Greece: Same Tragedy, Different Scripts
By Walden Bello
July 14, 2010
Walden Bello is a member of the House of Representatives of the Philippines.
Governments, from the United States to China and Greece, had resorted to massive stimulus programs to keep the real economy from collapsing during the first phase of the financial crisis. By promoting a narrative that moves the spotlight from lack of financial regulation to this massive government spending as the key problem of the global economy, the banks seek to forestall the imposition of a tough regulatory regime.
But this is playing with fire. Nobel Prize laureate Paul Krugman and others have warned that if this narrative is successful, the lack of new stimulus programs and tough banking regulations will result in a double-dip recession, if not a full-blown depression. Unfortunately, as the recent G-20 meeting in Toronto suggests, governments in Europe and the United States are caving in to the short-sighted agenda of the banks, who have the backing of unreconstructed neoliberal ideologues that continue to see the activist, interventionist state as the fundamental problem. These ideologues believe that a deep recession and even a depression is the natural process by which an economy stabilizes itself, and that Keynesian spending to avert a collapse will only delay the inevitable.
Faced with the program’s savage consequences, an increasing number of Greeks are talking about adopting a strategy of threatening default or a radical unilateral reduction of debt. Such an approach could be coordinated, says Tsipras, with Europe’s other debt-burdened countries, like Portugal and Spain. Here Argentina may provide a model: it gave its creditors a memorable haircut in 2003 by paying only 25 cents for every dollar it owed. Not only did Argentina get away with it, but the resources that would otherwise have left the country as debt service was channeled into the domestic economy, triggering an average annual economic growth rate of 10 percent between 2003 and 2008.

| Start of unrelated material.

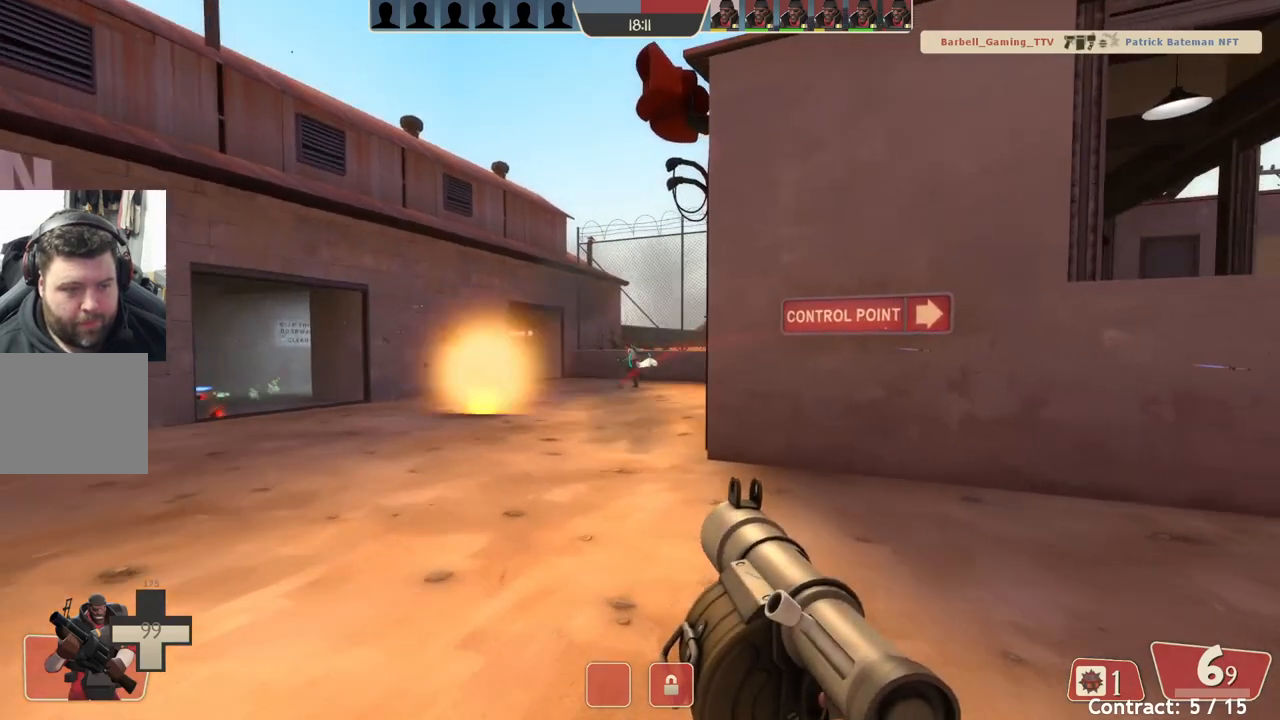
{"buttons": [], "left_stick": "up-right", "events": [[100, "left_stick", "left"], [200, "left_stick", "up-left"], [483, "left_stick", "up-right"]]}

The “Argentine Solution” is certainly fraught with risk. But the consequences of surrender are painfully clear, if we examine the records of countries that submitted to IMF adjustment. Forking over 25 to 30 percent of the government budget yearly to foreign creditors, the Philippines in the mid-1980s entered a decade of stagnation from which it has never recovered and which condemned it to a permanent poverty rate of over 30 percent. Squeezed by draconian adjustment measures, Mexico was sucked into two decades of continuing economic crisis, with consequences such as the pervasive narcotics traffic that has brought it to the brink of being a failed state. The current state of virtual class war in Thailand can be traced partly to the political fallout of the economic sufferings of the IMF austerity program imposed on that country a decade ago.